[The data]
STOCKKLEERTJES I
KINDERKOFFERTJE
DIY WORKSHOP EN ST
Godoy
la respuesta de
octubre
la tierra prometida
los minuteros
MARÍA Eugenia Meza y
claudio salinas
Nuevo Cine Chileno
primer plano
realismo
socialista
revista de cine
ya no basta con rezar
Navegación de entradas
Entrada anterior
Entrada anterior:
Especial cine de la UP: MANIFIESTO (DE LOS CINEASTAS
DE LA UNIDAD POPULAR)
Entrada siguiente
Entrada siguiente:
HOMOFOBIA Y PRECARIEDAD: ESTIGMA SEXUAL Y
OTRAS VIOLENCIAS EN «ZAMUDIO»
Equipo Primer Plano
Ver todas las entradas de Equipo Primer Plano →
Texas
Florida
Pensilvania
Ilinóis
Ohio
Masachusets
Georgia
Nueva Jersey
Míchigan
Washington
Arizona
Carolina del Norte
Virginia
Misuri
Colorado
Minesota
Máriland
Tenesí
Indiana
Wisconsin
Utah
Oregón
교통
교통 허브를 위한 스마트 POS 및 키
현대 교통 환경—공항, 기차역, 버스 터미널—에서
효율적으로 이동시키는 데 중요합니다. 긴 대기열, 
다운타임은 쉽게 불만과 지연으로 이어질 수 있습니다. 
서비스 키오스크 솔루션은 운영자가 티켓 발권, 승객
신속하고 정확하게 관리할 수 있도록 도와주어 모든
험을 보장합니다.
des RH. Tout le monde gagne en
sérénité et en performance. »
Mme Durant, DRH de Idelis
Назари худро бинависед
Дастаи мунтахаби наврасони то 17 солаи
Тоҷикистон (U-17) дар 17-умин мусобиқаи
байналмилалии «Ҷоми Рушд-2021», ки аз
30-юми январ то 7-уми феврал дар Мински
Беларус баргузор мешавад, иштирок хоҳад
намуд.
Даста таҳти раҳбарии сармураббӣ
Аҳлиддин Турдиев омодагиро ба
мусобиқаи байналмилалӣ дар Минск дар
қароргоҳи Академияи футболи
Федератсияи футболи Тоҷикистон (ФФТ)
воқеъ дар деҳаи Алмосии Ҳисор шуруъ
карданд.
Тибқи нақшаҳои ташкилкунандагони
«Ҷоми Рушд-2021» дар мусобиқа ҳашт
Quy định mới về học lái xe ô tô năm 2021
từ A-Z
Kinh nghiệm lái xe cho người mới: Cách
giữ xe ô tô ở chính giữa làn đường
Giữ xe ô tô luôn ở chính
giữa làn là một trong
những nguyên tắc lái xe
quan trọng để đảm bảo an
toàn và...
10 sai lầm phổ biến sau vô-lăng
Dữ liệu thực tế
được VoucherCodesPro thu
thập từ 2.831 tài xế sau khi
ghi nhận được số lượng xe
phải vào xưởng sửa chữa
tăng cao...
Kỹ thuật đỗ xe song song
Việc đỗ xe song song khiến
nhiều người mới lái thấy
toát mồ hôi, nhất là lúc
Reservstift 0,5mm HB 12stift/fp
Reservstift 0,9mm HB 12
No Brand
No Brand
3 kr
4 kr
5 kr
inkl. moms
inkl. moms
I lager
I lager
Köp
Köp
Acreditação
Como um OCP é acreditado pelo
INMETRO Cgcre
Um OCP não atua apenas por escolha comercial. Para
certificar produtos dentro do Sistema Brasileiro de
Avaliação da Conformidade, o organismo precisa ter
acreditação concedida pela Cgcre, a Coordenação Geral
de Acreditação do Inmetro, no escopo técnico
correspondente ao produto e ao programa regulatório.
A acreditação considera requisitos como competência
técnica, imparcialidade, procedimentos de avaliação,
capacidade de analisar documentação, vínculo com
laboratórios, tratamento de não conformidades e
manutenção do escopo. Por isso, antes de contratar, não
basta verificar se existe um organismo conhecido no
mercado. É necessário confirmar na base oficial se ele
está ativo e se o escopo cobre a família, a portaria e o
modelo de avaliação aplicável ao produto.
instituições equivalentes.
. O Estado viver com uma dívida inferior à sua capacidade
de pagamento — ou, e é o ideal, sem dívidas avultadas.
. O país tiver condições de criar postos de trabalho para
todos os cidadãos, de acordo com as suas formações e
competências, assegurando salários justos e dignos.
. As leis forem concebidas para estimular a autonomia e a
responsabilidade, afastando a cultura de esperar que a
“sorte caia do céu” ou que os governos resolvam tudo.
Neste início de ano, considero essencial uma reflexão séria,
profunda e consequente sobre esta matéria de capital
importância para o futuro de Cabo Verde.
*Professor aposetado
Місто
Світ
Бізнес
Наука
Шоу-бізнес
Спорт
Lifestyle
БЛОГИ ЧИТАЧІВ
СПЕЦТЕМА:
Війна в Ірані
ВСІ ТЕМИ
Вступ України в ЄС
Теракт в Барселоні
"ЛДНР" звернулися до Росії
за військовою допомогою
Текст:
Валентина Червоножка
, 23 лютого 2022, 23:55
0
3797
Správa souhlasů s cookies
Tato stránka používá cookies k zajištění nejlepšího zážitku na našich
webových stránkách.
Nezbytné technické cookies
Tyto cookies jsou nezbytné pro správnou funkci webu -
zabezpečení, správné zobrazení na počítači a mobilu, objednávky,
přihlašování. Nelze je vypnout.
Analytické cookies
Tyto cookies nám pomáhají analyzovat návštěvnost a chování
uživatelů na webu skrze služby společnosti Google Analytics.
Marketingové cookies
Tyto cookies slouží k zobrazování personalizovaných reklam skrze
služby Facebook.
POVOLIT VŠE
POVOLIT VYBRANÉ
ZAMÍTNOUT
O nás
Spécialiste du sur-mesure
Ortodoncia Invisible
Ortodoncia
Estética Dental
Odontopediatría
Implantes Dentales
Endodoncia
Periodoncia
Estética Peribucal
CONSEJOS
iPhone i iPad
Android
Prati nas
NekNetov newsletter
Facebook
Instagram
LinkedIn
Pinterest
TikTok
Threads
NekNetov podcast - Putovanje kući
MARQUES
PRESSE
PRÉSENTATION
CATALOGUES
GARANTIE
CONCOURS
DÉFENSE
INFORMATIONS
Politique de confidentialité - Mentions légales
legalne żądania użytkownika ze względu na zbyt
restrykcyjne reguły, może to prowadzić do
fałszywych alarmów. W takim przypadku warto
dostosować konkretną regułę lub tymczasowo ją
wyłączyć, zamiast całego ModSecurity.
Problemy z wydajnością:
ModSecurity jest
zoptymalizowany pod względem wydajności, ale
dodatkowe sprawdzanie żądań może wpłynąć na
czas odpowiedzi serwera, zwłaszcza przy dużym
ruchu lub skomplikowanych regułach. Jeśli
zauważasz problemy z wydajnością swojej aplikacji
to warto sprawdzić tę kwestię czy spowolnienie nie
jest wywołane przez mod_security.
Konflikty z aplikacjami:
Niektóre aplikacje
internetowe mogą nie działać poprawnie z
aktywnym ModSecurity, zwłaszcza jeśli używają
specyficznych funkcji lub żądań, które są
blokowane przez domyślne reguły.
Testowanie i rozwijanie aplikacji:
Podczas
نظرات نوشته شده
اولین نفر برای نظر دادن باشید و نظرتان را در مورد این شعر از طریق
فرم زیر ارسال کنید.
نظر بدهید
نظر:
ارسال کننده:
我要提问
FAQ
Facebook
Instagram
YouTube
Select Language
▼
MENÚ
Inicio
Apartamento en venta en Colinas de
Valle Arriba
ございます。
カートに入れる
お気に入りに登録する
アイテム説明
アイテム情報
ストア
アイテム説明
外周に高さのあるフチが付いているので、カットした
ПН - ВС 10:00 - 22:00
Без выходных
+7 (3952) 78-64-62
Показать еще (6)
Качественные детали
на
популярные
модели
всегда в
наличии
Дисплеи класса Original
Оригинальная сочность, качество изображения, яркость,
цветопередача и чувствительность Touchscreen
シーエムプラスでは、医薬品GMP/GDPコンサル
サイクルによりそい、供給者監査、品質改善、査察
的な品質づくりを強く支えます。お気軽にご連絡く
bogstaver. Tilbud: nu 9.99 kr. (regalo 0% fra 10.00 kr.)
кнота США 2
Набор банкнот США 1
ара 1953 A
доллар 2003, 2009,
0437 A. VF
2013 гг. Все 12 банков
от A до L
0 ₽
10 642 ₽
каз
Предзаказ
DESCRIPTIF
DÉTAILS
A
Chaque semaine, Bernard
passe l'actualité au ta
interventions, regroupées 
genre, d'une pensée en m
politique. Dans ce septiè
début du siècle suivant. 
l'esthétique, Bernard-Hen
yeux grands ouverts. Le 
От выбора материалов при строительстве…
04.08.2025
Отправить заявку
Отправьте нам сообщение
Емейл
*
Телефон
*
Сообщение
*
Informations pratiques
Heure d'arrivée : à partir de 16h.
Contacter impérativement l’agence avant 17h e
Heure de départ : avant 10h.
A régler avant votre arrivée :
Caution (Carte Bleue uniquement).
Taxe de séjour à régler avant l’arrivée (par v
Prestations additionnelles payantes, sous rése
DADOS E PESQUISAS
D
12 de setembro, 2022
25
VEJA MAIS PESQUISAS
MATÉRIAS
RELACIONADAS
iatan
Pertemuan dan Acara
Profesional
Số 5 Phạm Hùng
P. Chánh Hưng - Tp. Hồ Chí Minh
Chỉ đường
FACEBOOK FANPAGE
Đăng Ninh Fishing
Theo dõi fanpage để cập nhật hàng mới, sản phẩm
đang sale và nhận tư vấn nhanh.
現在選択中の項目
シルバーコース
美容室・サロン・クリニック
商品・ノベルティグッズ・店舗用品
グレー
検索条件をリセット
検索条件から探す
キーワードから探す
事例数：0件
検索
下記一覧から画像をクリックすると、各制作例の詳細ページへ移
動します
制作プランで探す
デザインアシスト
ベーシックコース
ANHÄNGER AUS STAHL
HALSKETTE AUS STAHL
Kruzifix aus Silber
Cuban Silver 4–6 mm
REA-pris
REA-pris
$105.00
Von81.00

[What this task involves] Could you retype everything from the start of the rows down to the line containing "ya no basta con rezar", including that line?

[Reply]
STOCKKLEERTJES I
KINDERKOFFERTJE
DIY WORKSHOP EN ST
Godoy
la respuesta de
octubre
la tierra prometida
los minuteros
MARÍA Eugenia Meza y
claudio salinas
Nuevo Cine Chileno
primer plano
realismo
socialista
revista de cine
ya no basta con rezar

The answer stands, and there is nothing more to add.